Take the infinite points on the circle of radius $1$ and centred at the origin in the plane $z=0$ given by lulu's answer in Is it possible to find an infinite set of points in the plane where the distance between any pair is rational?
Then add the point $(0,0,\sqrt{3})$.
So let
$$S=\{(\cos\theta,\sin\theta,0)\;:\; \theta\in [0,2\pi),\tan(\theta/4)\in\mathbb{Q}\}\cup
\{(0,0,\sqrt{3})\}$$
then
i) $S$ is infinite because $x\to\tan(x/4)$ is continuous and strictly increasing in $[0,2\pi)$.
ii) $S$ is non-planar because it contains $(0,0,\sqrt{3})$, $(1,0,0)$, $(-1,0,0)$, and $(\cos\theta_0,\sin\theta_0,0)$ with $\theta_0=\arctan(1/2)$.
iii) The distance between every pair of points of $S$ is rational. 

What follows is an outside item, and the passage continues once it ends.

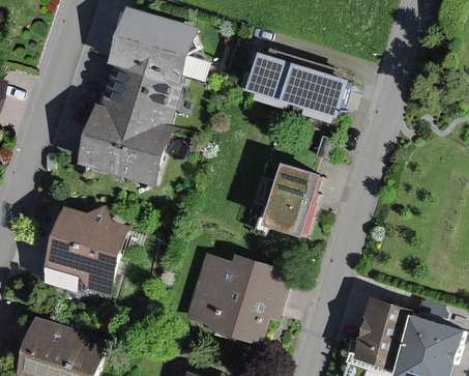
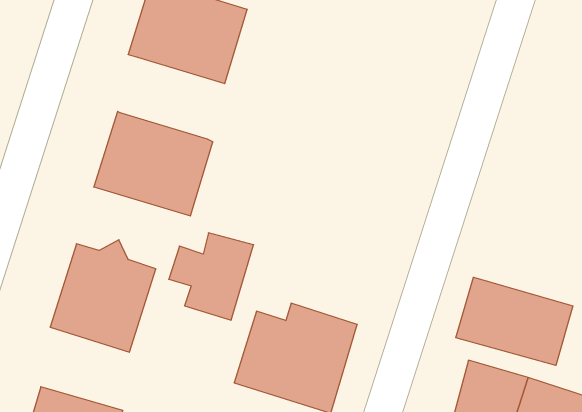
building: [248,53,350,117] -> none
building: [97,62,179,126] -> none
building: [252,167,318,235] -> [169,233,254,320]
building: none -> [456,277,573,365]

The distance between $(0,0,\sqrt{3})$ and $(\cos\theta,\sin\theta,0)$ is $\sqrt{\cos^2\theta+\sin^2\theta+3}=2$. Moreover the distance between $(\cos\alpha,\sin\alpha,0),(\cos\beta,\sin\beta,0)\in S$ is
$$\sqrt{(\cos\alpha-\cos\beta)^2+(\sin\alpha-\sin\beta)^2}=2\sqrt{\frac{1-\cos(\alpha-\beta)}{2}}\\
=2\left|\sin\left(\frac{\alpha-\beta}{2}\right)\right|
=\frac{4|\tan(\frac{\alpha}{4}-\frac{\beta}{4})|}{1+\tan^2(\frac{\alpha}{4}-\frac{\beta}{4})}\in\mathbb{Q}
$$
because 
$$\tan\left(\frac{\alpha}{4}-\frac{\beta}{4}\right)=\frac{\tan(\frac{\alpha}{4})-\tan(\frac{\beta}{4})}{1+\tan(\frac{\alpha}{4})\tan(\frac{\beta}{4})}\in\mathbb{Q}.$$